**TEXTE SOURCE**:
·····

Dirigés par des militaires, le Mali, le Burkina et le Niger ont créé, en septembre dernier, l’Alliance des États du Sahel (AES). Les trois pays entendent ainsi renforcer leur coopération sécuritaire dans la lutte contre les groupes jihadistes. Cette nouvelle entité qui remplace de facto le G5 Sahel veut également mettre en avant l’intégration économique. Mais qu’en est-il réellement des réelles intentions de ses fondateurs ? Quelles sont leurs chances de réussite ? A quel écueil peuvent-ils faire face ? Pour répondre à ces questions qui préoccupent plus d’un dans la région ouest-africaine, I-Sahel s’est entretenu avec Me Mamadou Ismaïla Konaté, avocat inscrit aux barreaux du Mali et de Paris, et ancien garde des Sceaux, ministre de la Justice du Mali.
Le Mali, le Burkina et le Niger ont signé la charte du Liptako-Gourma instituant l'Alliance des États du Sahel. Quelle appréciation faites vous de la création de nouveau bloc sahélien ?
Je ne sais pas véritablement s’il faut se réjouir de cette annonce ou en être triste ? En tout état de cause, ce n’est guère une avancée. C’est plutôt une attitude de repli d’une part, vis-à-vis d’une communauté de huit dans le cadre de l’Union économique et monétaire ouest africaine (UEMOA), puis de quinze dans le cadre de la Communauté économique des États de l’Afrique de l’ouest (CEDEAO), ce qui crée une discorde dans le dessein communautaire d’autre part. Peut-être que les mêmes États voudront se retirer demain de l’Organisation pour l’harmonisation en Afrique du Droit des Affaires (OHADA), pour vouloir entreprendre à trois, une nouvelle communauté juridique et judiciaire distincte de celle existante.
La vocation communautaire de notre sous-région et région prendra sans doute un coup, mais la demarche entreprise là est loin d’être gagnée par les trois États qui apparaissent comme sécessionnistes. Non ! Je suis de ceux qui pensent que les crises politiques ne doivent pas prendre le pas sur notre volonté de bâtir une Afrique unie et prospère. Les crises sont par nature cycliques et passagères. Elles doivent se régler plutôt politiquement sans interférences autres.

·····

**LIGNES FOURNIES**:
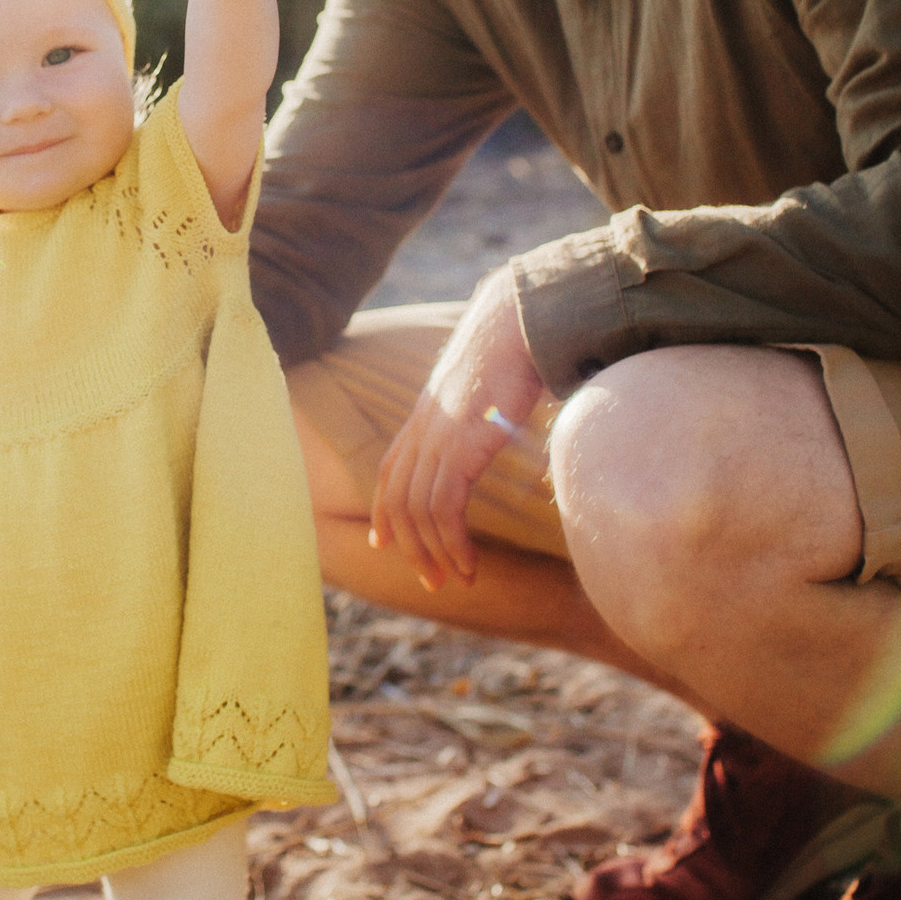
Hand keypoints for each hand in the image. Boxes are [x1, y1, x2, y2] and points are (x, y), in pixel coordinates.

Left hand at [372, 270, 546, 589]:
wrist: (517, 319)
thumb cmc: (515, 348)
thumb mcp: (487, 387)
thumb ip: (482, 413)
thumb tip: (499, 426)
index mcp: (426, 416)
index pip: (389, 471)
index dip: (383, 511)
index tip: (384, 544)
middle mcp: (423, 429)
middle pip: (397, 500)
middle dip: (410, 547)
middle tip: (431, 580)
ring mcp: (438, 436)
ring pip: (417, 511)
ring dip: (434, 553)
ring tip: (457, 579)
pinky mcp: (461, 444)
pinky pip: (443, 507)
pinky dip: (453, 542)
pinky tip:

·····

**LISTE DES TÂCHES**:
(1) Indique si chacune des affirmations suivantes concorde avec le texte sur l'Alliance des États du Sahel en répondant par oui ou par non, accompagné des mots décisifs du texte cités tels quels : (a) le Mali, le Burkina et le Niger ont créé l'Alliance des États du Sahel en septembre dernier ; (b) la CEDEAO réunit huit États ; (c) selon Me Konaté, les crises sont durables et permanentes.
(2) Recopie le passage du texte sur l'Alliance des États du Sahel qui commence aux mots « La vocation communautaire » et s'arrête après « sans interférences autres. », en renommant « crises » en « tensions ».
(3) Énumère toutes les organisations régionales ou communautaires nommées dans le texte sur l'Alliance des États du Sahel.
Les lignes fournies ne sont pas nécessaires ici.

**RÉPONSES RÉDIGÉES**:
(1)
(a) Oui : « Dirigés par des militaires, le Mali, le Burkina et le Niger ont créé, en septembre dernier, l’Alliance des États du Sahel (AES). »
(b) Non : « puis de quinze dans le cadre de la Communauté économique des États de l’Afrique de l’ouest (CEDEAO) »
(c) Non : « Les crises sont par nature cycliques et passagères. »

(2)
La vocation communautaire de notre sous-région et région prendra sans doute un coup, mais la demarche entreprise là est loin d’être gagnée par les trois États qui apparaissent comme sécessionnistes. Non ! Je suis de ceux qui pensent que les tensions politiques ne doivent pas prendre le pas sur notre volonté de bâtir une Afrique unie et prospère. Les tensions sont par nature cycliques et passagères. Elles doivent se régler plutôt politiquement sans interférences autres.

(3)
- l’Alliance des États du Sahel (AES)
- le G5 Sahel
- l’Union économique et monétaire ouest africaine (UEMOA)
- la Communauté économique des États de l’Afrique de l’ouest (CEDEAO)
- l’Organisation pour l’harmonisation en Afrique du Droit des Affaires (OHADA)